## Task requirements
From the records below, reproduce without alteration only the lines that begin with the line containing "Description" and end with the line containing "mieste, Los Balcones rajone", including both of those lines.
[Opening Material for this exercise section]
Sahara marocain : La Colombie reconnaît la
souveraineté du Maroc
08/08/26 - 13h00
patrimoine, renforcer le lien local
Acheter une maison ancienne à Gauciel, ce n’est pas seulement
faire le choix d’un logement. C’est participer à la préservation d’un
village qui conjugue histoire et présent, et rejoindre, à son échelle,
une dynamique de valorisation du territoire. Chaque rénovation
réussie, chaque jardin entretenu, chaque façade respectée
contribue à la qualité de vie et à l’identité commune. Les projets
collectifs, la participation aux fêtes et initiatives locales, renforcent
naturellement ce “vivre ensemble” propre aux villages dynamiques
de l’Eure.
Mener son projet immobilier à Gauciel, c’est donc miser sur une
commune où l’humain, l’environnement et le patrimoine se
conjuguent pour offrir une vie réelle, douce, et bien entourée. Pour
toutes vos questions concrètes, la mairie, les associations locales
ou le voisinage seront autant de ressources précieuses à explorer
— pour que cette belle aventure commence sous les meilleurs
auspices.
[Closing Material for this exercise section]
[Opening Material for this exercise section]
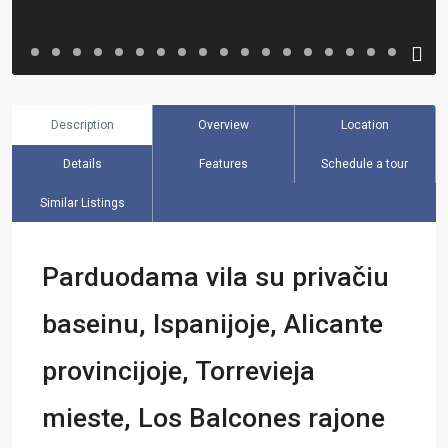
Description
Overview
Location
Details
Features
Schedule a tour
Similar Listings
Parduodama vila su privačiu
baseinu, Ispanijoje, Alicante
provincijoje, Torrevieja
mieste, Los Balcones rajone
[Closing Material for this exercise section]
## Solution for this task
Description
Overview
Location
Details
Features
Schedule a tour
Similar Listings
Parduodama vila su privačiu
baseinu, Ispanijoje, Alicante
provincijoje, Torrevieja
mieste, Los Balcones rajone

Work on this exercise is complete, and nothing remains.